Mechanical Testing and Validation of MRI-Derived Finite Element Models

Daniel looking at an MRI image on a computer.

Students

College

Faculty

Assistant Professor of Radiology
Medicine

Project Summary

This past summer I had the opportunity to dive further into research as part of the Laboratory for Structural, Physiologic and Functional Imaging (LSPFI) in the Perelman School of Medicine. Our research was primarily focused around the current insufficient methods of diagnosing osteoporosis. Presently, DXA standards are the primary measure for diagnosing osteoporosis, which are determined by a single measure for bone mineral density (BMD). Measuring by BMD alone fails to account for the internal microarchitecture of bone, and as a result many patients that are at risk of sustaining a hip fracture are underdiagnosed. One method for determining the true strength of bone is by simulating how bone would break under a fall. Simulations by finite element analysis (FEA) derived from CT scans of the femur have been validated, however CT scans expose patients to harmful ionizing radiation. A less harmful alternative that we explored this summer is by using MRI scans to develop models in place of CT.

I was primarily focused on producing accurate simulations of hip models derived from MRI imaging. This was a highly technical process that involved multiple steps. First, the scans of bone were segmented to produce models. Second, we needed to determine values for bone marrow intensity and cortical bone in order to distinguish bone from non-bone in the simulation. Third, we ran the simulations and compared to direct mechanical testing of the same cadavers that we obtained MRI scans of. I also helped conduct the analysis between the mechanical data and values produced from running FEA. After we found that simulating by MRI-derived models was predictive of mechanical strength, we also developed a plan to further validate our methods by comparing to microCT derived models. We are currently in the process of creating the models from the microCT scans and testing via FEA. Lastly, I also investigated a relatively novel method of MRI called ultrashort echo time (UTE) imaging.

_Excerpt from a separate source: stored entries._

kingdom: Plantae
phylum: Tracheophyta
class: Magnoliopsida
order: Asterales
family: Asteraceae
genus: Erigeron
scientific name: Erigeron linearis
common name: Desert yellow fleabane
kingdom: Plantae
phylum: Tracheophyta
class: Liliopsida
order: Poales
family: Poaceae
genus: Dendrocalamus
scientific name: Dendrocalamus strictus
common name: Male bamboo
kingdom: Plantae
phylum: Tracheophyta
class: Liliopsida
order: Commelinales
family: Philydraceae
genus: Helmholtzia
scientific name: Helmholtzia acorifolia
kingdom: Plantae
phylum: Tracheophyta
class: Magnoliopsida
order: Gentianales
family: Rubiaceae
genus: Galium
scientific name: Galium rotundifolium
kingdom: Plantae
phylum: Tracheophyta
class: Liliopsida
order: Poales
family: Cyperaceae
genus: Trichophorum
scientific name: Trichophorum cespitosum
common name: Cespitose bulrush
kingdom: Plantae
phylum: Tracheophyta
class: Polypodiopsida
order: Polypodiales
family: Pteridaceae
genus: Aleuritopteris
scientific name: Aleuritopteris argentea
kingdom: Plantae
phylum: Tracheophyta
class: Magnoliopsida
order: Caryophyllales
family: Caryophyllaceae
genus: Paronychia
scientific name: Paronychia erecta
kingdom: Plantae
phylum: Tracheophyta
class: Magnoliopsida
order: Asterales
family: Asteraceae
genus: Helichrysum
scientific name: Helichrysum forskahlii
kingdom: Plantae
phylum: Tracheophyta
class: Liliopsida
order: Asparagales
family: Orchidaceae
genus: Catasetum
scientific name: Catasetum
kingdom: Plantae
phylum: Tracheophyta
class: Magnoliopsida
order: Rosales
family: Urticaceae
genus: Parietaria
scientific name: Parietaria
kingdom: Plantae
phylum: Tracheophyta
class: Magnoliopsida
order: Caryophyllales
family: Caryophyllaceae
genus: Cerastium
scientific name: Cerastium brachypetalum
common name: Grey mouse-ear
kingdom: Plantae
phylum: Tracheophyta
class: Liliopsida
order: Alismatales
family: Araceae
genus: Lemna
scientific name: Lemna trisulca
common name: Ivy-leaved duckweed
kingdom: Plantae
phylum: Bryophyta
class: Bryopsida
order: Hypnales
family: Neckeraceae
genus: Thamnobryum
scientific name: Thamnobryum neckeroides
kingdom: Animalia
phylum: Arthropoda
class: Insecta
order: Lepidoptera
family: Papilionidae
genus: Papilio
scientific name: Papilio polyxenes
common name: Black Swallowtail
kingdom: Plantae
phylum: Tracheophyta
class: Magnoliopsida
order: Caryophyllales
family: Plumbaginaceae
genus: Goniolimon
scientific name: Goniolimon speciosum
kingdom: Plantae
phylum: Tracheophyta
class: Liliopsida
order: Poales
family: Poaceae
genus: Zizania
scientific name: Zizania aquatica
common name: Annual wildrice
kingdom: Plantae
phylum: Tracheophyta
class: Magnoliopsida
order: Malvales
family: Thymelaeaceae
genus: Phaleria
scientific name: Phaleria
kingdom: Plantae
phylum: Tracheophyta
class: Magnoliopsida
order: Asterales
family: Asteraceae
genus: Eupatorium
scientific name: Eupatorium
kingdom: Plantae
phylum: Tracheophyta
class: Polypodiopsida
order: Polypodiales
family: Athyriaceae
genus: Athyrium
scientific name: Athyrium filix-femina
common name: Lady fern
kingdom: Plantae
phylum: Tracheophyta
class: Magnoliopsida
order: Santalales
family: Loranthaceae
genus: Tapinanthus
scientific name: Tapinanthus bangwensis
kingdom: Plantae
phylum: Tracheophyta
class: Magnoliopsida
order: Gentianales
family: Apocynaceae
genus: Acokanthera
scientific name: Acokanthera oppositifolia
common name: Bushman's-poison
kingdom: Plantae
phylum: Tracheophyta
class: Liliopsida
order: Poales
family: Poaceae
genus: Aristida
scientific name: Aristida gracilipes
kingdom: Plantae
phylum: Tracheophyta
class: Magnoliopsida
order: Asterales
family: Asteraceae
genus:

In traditional MRI, only liquid and fat content of bone regions can be measured, and bone is determined from areas in which there is no signal received. This is because the signal from bone decays too quickly for it to be captured by the MRI machine. In UTE, the echo time between the pulse emitted by the MRI machine and the detection of the signal is short enough that data from bone (T2) species is able to be captured. This is significant because data about the actual quality of bone, instead of simply the presence or absence of bone can be obtained. We are currently working to develop new models utilizing UTE technology, which I am excited to continue to be a part of.

I am extremely grateful that I was granted the opportunity to focus in on the intricacies of this type of research this summer, since this is something that can be difficult to do during the school year while balancing other classes and responsibilities. I look forward to continuing my involvement in research throughout my life.